Le roman est très ancré en Bourgogne, avec des lieux qui évoquent Santenay ou Lessard-le-National, et une inspiration familiale forte. Quelle place occupent vos racines dans cette histoire ?
Je suis profondément attachée à mes racines bourguignonnes, chalonnaises particulièrement. Je me suis toujours sentie à ma place ici. Je n'aime pas spécialement les grandes villes, Dijon est déjà trop grande pour moi ! Il me paraissait important de mettre en valeur l'endroit où j'ai grandi. C'est un genre de gratitude envers le berceau de ma vie. Je me suis effectivement inspirée de lieux familiaux, Lessard-le-National, où j'ai passé toute mon enfance, et Santenay, un ancrage familial fort du côté de mon papa. Si je n'évoque pas expressément ces lieux, il n'en reste pas moins qu'ils m'ont vivement inspirée pour certaines scènes dans mon roman. Bien sûr, je fais un clin d'oeil à l'emblème de Chalon, la Cathédrale Saint-Vincent, là où se déclenche mon intrigue.

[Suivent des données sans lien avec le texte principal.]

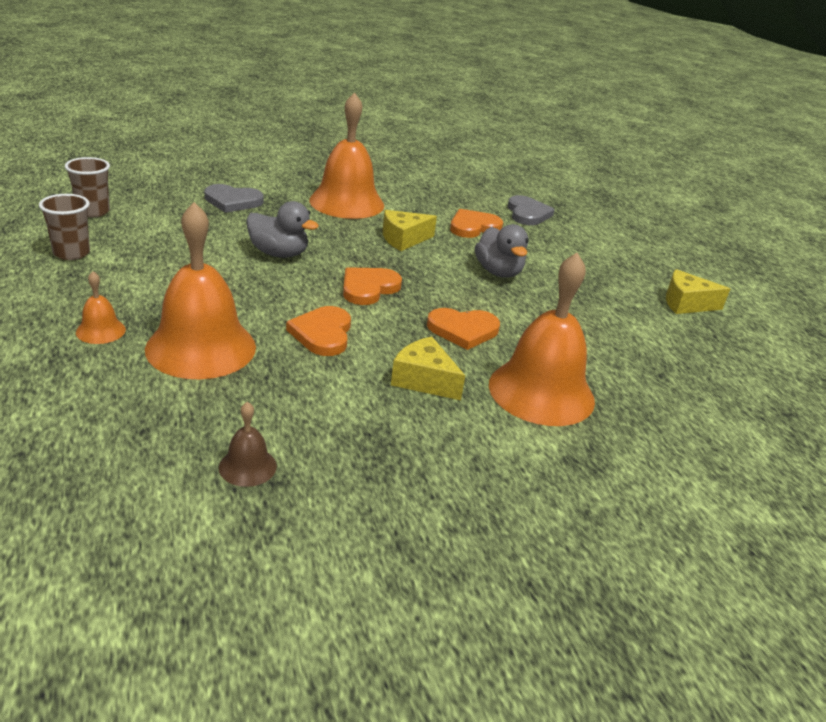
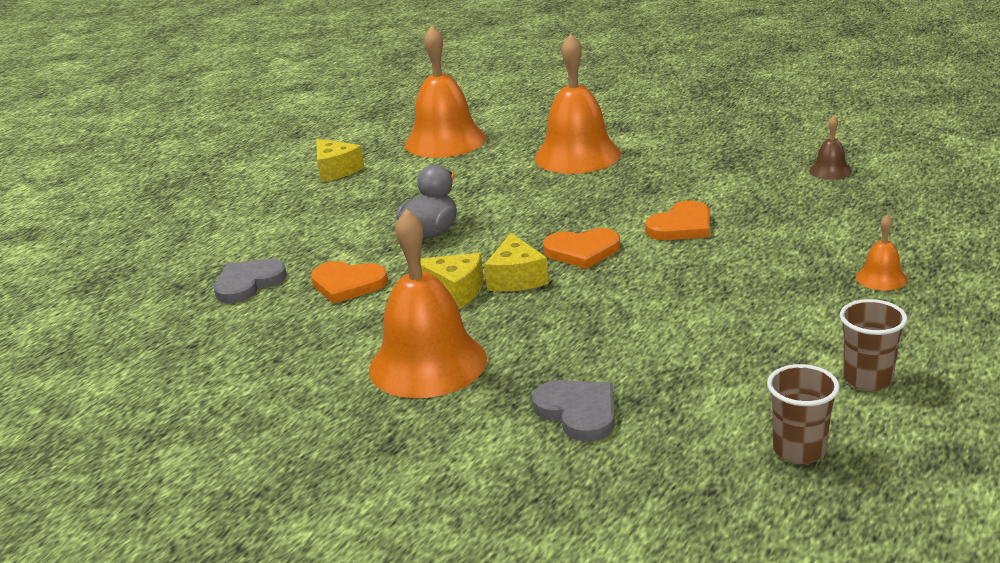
camera: 125 degrees left, 5 degrees down
orange bell [145,202,256,379] -> orange bell moved to [405,25,486,158]
grey duck [246,201,319,258] -> none
yellow cheese [391,337,465,400] -> yellow cheese moved to [485,233,549,291]
orange heart [427,308,500,350] -> none

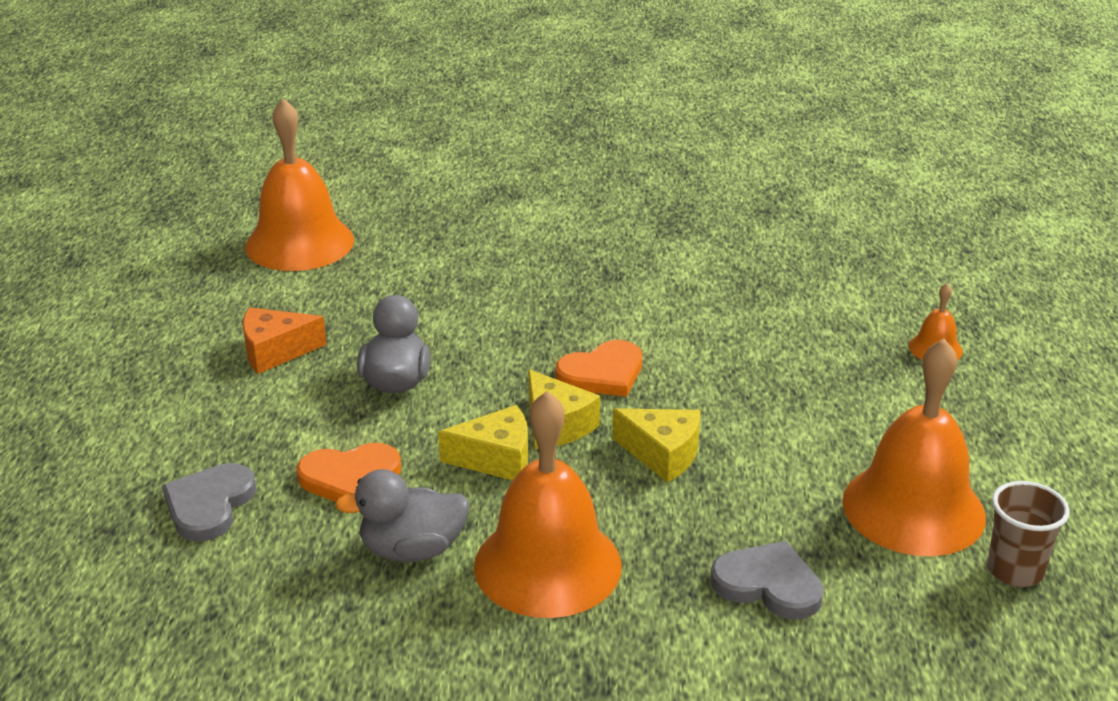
camera: 30 degrees left, 5 degrees up
yellow cheese [316,139,364,182] -> yellow cheese moved to [612,408,701,483]
orange bell [535,34,621,174] -> orange bell moved to [842,338,986,556]
orange heart [645,201,710,240] -> none
brown bell [809,116,852,180] -> none
brown cup [840,299,907,391] -> none
none -> orange cheese [243,307,327,374]
none -> grey duck [335,469,469,562]

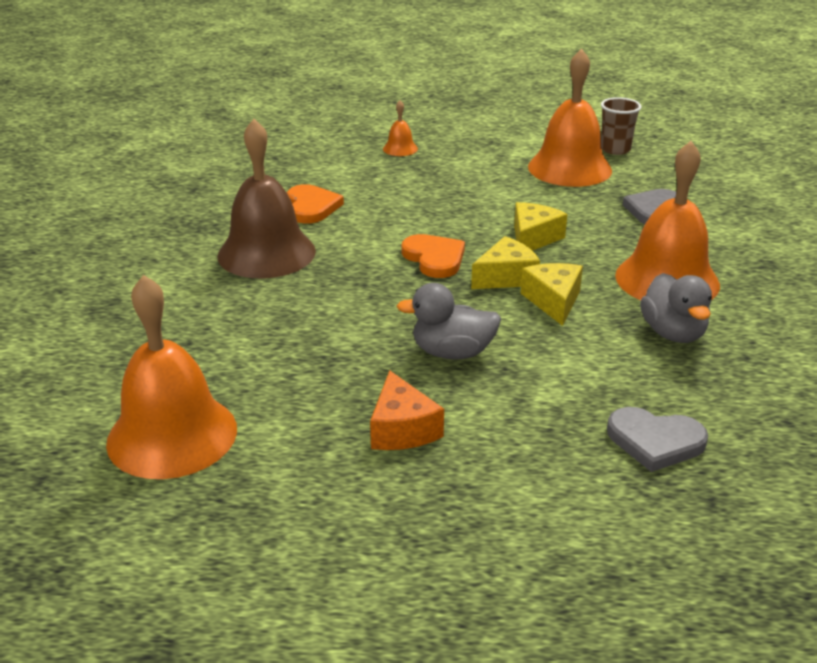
camera: 90 degrees left, 0 degrees up
orange heart [296,443,401,502] -> orange heart moved to [287,184,344,224]
none -> brown bell [217,119,316,278]

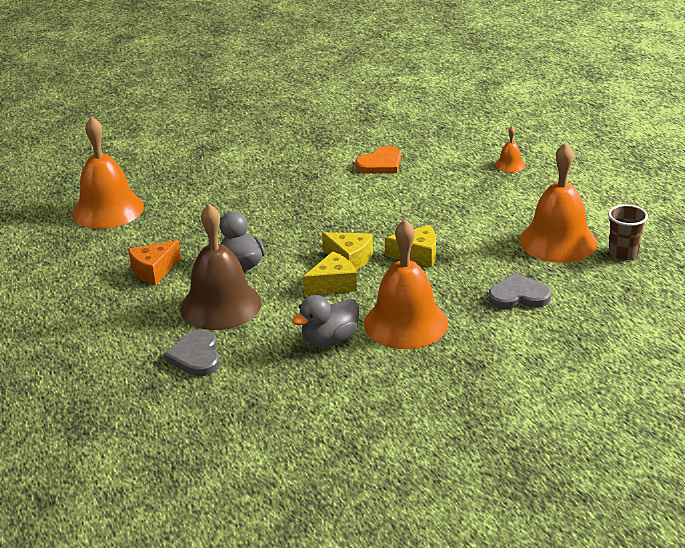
camera: 65 degrees right, 0 degrees up
brown bell [217,119,316,278] -> brown bell moved to [180,204,262,330]
orange heart [402,234,465,278] -> none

Vous aimez relever des défis, et vous évoquez déjà une possible adaptation cinématographique. Après ce premier livre, quels sont vos prochains objectifs ?
Oui, j'aime les défis. Celui-ci était le plus audacieux que je me suis donné jusqu'à présent. J'aime l'adrénaline de l'objectif à atteindre, j'ai le goût de la détermination, j'aime aller au bout des choses. Pour le moment, je m'accorde un temps de dégustation quant à ce nouvel accomplissement, bien que je ne perde pas du vue mon idéal absolu : une adaptation cinématographique. Idéal ambitieux, j'en ai bien conscience, mais ne dit-on pas que le succès est enfant d'audace ?

Merci beaucoup, Manon, d'avoir pris le temps de répondre à nos questions et de nous avoir parlé avec sincérité de votre premier roman, qui met à l'honneur l'écriture et les racines bourguignonnes.

Écrit en six mois seulement, «J'irai soigner les marguerites» marque une étape importante pour Manon Joseph, qui transforme son goût pour l'écriture et son attachement au territoire en un premier roman ambitieux. 

Entre mémoire, quête de soi et suspense, la jeune Chalonnaise ne compte pas s'arrêter là. Alors qu'elle entame la promotion de son livre, un nouveau défi semble déjà se dessiner à l'horizon : faire vivre cette histoire au-delà des pages.

☛ J'irai soigner les marguerites, Manon Joseph, 160 pages, aux éditions Hello, 19,90 euros.